La Estacionalidad de la Gripes: Un Desafío para la Salud Pública

En momentos en que el clima cambia bruscamente, la humedad aumenta y las personas se refugian en espacios cerrados, el riesgo de contraer infecciones respiratorias se vuelve más alto. Entre estas enfermedades, la gripe estacional es una de las más comunes y peligrosas, especialmente entre niños, adultos mayores y personas con enfermedades crónicas.

La gripe estacional no debe subestimarse, advierte Patricio Gutiérrez, docente de la carrera de Medicina de la Universidad Franz Tamayo (Unifranz). Esta infección respiratoria aguda es causada por virus de los tipos A, B y C, que pueden afectar a personas sanas y grupos vulnerables. Si bien en la mayoría de los casos los síntomas son leves o moderados, la gripe puede derivar en complicaciones graves como neumonía, descompensación de enfermedades crónicas e incluso hospitalización.

Entre los síntomas más comunes se encuentran la fiebre, el dolor muscular, el malestar general, la congestión nasal y la tos persistente. Para prevenir la transmisión de virus respiratorios es fundamental reconocer estos signos de manera temprana y adoptar medidas de prevención.

Los 6 Consejos para Reducir el Riesgo de Contagio de Gripe

El lavado de manos con agua y jabón durante al menos 20 segundos es una medida efectiva para prevenir la transmisión de virus respiratorios. En ausencia de agua, el uso de alcohol en gel con un mínimo del 60 % de alcohol es una alternativa válida.

Una alimentación equilibrada, rica en frutas y verduras, especialmente aquellas con vitamina C, contribuye a mantener las defensas del organismo. Dormir bien, realizar actividad física y controlar el estrés también son pilares fundamentales para una buena respuesta inmunitaria.

Pasar de ambientes muy fríos a cálidos —o viceversa— puede debilitar las barreras naturales del cuerpo, facilitando la entrada de virus.

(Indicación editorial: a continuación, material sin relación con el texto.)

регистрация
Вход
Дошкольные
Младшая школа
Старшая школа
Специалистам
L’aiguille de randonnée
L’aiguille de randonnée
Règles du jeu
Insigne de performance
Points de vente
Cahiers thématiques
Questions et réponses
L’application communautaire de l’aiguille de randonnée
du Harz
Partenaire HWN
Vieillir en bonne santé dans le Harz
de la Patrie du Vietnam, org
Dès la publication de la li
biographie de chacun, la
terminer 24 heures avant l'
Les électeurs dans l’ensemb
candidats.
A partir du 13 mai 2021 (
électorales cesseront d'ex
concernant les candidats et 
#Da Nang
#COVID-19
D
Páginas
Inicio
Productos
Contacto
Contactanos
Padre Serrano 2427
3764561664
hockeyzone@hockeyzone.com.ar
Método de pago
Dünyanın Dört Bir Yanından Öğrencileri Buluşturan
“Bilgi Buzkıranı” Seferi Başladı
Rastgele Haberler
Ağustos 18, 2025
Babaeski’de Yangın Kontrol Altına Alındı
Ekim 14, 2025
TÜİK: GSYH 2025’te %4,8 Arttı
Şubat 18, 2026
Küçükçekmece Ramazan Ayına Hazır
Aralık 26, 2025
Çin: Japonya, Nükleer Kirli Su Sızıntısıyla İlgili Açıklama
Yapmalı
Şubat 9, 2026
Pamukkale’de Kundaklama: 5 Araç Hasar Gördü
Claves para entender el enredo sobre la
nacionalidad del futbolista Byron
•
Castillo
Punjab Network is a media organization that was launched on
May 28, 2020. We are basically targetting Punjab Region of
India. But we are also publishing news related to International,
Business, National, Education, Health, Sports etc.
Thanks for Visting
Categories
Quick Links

Abrigarse adecuadamente y regular el uso del aire acondicionado es esencial.

La ventilación diaria de hogares, oficinas y aulas reduce la concentración de patógenos en el aire y disminuye el riesgo de contagio, incluso durante jornadas lluviosas.

Los virus de la gripe se transmiten principalmente a través de gotículas respiratorias. Mantener distancia, usar mascarilla en caso de síntomas y quedarse en casa cuando se está enfermo son medidas que protegen tanto al individuo como a la comunidad.

Beber suficiente agua ayuda a conservar hidratadas las mucosas de la nariz y la garganta, que actúan como barreras naturales frente a los virus. Una correcta hidratación también favorece el funcionamiento general del organismo.

En un escenario de aumento de infecciones respiratorias, la prevención sigue siendo la herramienta más eficaz. La adopción constante de hábitos sencillos puede marcar la diferencia entre un cuadro leve y una complicación evitable, especialmente durante la temporada de lluvias.

Análisis de Riesgo:

La gripe estacional es una enfermedad que puede afectar a cualquier persona, pero algunos grupos son más vulnerables. Es fundamental adoptar medidas de prevención para reducir el riesgo de contagio y evitar complicaciones graves. La prevención es la mejor estrategia para protegerse y proteger a los demás en momentos de aumento de infecciones respiratorias.